Le titre Ørsted a progressé d’environ 5 % mardi après qu’un juge fédéral à Washington a autorisé l’entreprise et ses partenaires à reprendre les travaux du projet d’éolien en mer Revolution Wind, d’un montant de 5 milliards de dollars (4,28 milliards d’euros), mis en veilleuse par l’administration Trump.

Dans une ordonnance du tribunal fédéral du district de Columbia, le juge a accordé une mesure provisoire suspendant une directive d’arrêt des travaux en date du 22 décembre, émise par le Bureau of Ocean Energy Management (BOEM), l’agence du département de l’Intérieur chargée de superviser le développement des énergies en mer dans les eaux fédérales. Les travaux peuvent donc reprendre pendant que l’affaire suit son cours.

La décision supprime un obstacle réglementaire majeur au projet, tandis qu’une contestation judiciaire plus large se poursuit, l’administration du président américain Donald Trump cherchant à bloquer l’extension de l’éolien en mer dans les eaux fédérales.

La plainte déposée par Revolution Wind vise la suspension de décembre décidée par le BOEM ainsi qu’une précédente ordonnance du directeur datée du 22 août, qui, selon les développeurs, a illégalement perturbé les travaux.

Même si le tribunal ne s’est pas encore prononcé sur le fond de l’affaire, l’injonction permet aux activités de construction concernées de reprendre immédiatement.

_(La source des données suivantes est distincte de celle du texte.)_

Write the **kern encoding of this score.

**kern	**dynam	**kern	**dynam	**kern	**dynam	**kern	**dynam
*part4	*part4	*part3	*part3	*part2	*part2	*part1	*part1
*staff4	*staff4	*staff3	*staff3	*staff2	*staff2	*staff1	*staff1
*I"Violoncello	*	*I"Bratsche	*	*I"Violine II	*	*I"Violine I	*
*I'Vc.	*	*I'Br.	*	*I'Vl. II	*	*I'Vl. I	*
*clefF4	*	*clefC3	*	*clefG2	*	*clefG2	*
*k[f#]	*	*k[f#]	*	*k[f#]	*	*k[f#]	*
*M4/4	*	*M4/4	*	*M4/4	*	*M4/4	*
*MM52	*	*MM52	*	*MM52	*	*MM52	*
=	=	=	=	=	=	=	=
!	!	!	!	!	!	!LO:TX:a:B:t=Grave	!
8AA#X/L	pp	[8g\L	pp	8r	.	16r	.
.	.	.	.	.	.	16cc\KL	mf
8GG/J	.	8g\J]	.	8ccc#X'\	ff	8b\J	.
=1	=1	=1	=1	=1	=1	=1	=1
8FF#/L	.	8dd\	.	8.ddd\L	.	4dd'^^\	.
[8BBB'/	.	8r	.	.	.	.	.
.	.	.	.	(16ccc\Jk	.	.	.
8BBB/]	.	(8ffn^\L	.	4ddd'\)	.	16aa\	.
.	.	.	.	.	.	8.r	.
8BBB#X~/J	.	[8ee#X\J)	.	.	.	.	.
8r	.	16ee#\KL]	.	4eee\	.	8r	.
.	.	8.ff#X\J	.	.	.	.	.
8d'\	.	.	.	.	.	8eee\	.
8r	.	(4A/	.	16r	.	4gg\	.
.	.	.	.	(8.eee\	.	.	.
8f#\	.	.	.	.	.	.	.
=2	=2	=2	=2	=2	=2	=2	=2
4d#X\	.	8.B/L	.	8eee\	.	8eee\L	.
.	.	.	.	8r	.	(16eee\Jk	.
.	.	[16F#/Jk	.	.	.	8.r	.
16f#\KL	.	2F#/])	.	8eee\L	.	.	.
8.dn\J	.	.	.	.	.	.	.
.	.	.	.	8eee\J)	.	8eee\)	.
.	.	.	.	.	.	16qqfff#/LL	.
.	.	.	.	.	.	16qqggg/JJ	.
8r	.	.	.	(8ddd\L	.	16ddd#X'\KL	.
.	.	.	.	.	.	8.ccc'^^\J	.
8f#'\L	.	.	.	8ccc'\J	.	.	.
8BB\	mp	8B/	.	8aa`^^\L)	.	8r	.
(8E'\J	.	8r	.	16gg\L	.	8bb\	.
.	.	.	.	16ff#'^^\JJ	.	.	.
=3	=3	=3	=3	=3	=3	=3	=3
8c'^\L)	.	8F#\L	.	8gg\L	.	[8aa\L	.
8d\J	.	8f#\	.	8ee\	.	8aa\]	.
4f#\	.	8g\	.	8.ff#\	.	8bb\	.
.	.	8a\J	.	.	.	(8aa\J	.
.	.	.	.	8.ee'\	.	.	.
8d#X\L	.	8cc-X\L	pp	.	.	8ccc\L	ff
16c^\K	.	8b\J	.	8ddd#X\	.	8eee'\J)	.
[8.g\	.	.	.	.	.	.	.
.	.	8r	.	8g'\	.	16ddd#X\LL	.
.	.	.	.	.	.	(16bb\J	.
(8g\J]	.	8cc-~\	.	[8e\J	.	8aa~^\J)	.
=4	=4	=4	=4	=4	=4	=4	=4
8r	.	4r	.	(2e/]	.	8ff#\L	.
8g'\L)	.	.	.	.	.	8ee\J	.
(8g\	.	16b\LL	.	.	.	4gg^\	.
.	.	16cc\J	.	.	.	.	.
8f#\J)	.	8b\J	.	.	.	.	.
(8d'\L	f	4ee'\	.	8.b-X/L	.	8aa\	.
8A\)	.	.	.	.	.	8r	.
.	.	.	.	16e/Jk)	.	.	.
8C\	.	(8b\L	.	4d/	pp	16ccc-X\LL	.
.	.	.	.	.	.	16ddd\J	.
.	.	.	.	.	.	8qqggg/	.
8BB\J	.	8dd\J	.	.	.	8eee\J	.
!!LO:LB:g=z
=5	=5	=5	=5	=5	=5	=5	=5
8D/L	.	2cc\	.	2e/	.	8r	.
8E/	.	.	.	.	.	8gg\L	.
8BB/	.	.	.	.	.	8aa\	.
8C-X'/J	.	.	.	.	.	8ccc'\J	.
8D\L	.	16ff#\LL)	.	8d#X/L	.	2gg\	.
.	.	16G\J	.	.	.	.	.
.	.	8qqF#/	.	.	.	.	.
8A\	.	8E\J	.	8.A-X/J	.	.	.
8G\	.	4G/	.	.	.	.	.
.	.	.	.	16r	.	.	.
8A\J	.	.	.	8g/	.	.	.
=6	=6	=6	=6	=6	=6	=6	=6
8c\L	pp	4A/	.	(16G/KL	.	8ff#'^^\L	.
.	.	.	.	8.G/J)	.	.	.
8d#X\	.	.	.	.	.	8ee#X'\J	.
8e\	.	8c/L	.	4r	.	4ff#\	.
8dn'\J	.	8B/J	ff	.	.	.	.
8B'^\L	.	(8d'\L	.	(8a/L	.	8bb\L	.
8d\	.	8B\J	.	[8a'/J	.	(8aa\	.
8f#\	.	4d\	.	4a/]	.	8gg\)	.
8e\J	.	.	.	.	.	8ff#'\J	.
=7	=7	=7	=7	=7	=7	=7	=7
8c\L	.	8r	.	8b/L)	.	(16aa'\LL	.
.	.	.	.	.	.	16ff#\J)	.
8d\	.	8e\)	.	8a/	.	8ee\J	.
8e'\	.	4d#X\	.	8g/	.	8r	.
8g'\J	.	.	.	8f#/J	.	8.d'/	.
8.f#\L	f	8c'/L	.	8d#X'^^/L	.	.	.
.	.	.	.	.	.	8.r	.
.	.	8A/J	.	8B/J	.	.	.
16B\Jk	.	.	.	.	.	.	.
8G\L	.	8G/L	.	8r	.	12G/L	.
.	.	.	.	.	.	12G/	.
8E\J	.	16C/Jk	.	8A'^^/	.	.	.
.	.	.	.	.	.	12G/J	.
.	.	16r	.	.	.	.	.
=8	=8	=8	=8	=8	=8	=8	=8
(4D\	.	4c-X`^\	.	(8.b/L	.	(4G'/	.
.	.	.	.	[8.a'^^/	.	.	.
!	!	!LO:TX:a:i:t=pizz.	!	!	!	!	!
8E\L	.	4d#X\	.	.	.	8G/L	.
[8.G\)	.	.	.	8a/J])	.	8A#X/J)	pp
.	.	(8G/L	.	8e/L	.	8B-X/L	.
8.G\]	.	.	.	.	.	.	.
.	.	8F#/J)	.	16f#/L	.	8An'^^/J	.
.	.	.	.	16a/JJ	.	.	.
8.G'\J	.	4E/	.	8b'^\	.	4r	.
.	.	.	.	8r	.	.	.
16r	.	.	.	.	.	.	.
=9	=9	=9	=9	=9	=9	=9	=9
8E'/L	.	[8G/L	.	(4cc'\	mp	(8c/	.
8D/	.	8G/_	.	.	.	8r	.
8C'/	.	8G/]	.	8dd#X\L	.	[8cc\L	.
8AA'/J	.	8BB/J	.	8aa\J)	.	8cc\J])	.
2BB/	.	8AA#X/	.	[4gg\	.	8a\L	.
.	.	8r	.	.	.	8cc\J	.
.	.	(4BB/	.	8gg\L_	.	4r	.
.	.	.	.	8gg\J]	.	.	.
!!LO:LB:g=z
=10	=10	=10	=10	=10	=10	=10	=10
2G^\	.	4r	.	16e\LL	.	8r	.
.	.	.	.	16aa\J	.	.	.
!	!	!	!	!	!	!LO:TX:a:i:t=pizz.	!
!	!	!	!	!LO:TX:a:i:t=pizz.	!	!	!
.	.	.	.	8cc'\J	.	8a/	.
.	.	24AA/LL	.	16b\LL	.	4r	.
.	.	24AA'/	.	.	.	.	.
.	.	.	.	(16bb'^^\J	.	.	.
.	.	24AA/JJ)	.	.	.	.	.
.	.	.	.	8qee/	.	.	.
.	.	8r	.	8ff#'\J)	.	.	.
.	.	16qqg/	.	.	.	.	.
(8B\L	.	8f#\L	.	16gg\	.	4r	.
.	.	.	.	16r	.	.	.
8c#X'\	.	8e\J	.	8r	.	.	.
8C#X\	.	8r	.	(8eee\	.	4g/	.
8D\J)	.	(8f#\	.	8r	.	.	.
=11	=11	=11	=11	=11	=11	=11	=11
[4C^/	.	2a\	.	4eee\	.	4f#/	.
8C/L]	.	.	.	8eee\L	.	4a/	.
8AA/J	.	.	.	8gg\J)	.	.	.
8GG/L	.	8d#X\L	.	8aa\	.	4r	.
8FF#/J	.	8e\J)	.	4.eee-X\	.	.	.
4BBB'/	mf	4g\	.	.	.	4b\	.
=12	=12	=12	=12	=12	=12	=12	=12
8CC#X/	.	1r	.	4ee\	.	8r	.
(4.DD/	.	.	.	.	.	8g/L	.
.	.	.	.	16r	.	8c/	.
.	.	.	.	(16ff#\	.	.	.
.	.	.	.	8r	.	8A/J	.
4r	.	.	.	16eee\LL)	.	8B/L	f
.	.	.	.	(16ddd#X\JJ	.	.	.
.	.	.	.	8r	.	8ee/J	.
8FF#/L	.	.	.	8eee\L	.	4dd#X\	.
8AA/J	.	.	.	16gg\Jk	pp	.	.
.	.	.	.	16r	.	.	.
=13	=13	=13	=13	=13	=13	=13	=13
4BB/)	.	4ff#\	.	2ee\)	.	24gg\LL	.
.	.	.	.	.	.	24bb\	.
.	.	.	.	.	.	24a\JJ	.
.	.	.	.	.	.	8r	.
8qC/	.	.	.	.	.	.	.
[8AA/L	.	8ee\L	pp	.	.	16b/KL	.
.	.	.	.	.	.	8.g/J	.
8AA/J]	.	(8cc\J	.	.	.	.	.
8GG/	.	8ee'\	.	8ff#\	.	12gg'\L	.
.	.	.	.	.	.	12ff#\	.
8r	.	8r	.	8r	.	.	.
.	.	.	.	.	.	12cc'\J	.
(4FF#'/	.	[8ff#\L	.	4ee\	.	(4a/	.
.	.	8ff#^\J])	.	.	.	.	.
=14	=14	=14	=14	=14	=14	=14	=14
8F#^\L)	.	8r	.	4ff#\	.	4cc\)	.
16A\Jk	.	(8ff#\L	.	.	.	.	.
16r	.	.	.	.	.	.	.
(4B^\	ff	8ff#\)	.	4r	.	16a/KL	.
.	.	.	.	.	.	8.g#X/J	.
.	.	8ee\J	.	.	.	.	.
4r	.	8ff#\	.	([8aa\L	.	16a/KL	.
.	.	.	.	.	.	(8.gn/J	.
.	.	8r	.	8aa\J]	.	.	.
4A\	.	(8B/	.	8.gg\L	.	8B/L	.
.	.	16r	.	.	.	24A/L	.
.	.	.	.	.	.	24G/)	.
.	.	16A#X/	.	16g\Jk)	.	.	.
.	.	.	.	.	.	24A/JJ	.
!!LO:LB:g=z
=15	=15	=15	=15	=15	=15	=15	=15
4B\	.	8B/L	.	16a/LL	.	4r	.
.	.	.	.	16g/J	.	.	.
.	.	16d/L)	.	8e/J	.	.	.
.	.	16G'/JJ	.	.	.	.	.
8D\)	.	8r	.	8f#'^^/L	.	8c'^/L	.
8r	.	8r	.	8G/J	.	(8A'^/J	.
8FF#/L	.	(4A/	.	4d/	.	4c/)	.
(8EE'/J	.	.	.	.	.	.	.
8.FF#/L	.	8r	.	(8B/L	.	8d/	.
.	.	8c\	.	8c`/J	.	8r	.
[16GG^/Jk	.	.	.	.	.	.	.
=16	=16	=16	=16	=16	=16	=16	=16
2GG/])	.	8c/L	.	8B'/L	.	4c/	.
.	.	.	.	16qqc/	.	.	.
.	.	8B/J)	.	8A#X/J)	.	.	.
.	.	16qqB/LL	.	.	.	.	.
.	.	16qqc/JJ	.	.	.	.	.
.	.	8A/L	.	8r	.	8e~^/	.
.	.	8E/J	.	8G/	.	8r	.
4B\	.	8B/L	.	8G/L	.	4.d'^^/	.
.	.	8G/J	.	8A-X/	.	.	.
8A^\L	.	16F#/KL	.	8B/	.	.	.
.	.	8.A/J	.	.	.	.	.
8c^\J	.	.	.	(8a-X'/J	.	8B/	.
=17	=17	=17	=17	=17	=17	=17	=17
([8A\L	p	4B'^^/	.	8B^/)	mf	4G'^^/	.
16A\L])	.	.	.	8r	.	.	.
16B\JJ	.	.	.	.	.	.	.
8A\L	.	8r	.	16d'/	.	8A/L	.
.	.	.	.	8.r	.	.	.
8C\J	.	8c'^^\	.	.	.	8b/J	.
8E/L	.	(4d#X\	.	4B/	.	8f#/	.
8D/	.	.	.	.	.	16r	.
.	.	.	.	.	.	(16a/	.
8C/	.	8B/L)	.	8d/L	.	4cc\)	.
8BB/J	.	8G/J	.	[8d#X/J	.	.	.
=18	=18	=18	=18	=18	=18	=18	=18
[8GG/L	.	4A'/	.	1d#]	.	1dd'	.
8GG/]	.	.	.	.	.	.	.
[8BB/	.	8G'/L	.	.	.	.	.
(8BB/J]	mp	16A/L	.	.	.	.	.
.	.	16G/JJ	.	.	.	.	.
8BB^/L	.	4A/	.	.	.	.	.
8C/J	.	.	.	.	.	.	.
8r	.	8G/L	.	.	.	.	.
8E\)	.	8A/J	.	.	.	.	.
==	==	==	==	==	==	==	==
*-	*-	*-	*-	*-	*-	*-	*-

« L’action du tribunal permettra au projet Revolution Wind de relancer immédiatement les activités concernées, tandis que la procédure sous-jacente progresse », a déclaré l’entreprise dans un communiqué.

Elle a ajouté qu’elle évaluerait la meilleure façon de travailler avec l’administration américaine pour parvenir à une « résolution rapide et durable ».

La reprise du chantier est attendue dès que possible, la sécurité étant décrite comme la priorité absolue.

Les développeurs affirment que le projet vise à fournir une électricité abordable et fiable au Nord-Est des États-Unis, où les États se tournent de plus en plus vers l’éolien en mer pour atteindre leurs objectifs climatiques et renforcer la résilience du réseau.

La décision constitue un revers pour les efforts du président Donald Trump visant à freiner le développement de l’éolien en mer.

Depuis son retour à la Maison Blanche, Trump a à plusieurs reprises critiqué l’énergie éolienne et promis de réduire le soutien fédéral aux projets d’énergies renouvelables, invoquant des préoccupations environnementales, économiques et liées aux permis.

Plusieurs projets approuvés sous les précédentes administrations ont été mis en pause ou soumis à un nouvel examen.

Revolution Wind est une coentreprise à parts égales (50/50) entre Skyborn Renewables, de Global Infrastructure Partners, et Ørsted, le plus grand développeur d’éolien en mer au monde.

Les investisseurs considèrent le projet comme un test clé pour l’avenir de l’éolien en mer aux États-Unis dans un environnement politique plus hostile.

Ørsted est confronté à des défis croissants sur le marché américain, notamment des coûts de financement plus élevés, des tensions sur la chaîne d’approvisionnement et une incertitude réglementaire, ce qui l’a amenée à réévaluer une partie de son portefeuille nord-américain.

La société soutient toutefois, de manière constante dans ses déclarations précédentes, que l’éolien en mer demeure essentiel pour la décarbonation à long terme et pour répondre à la hausse de la demande d’électricité.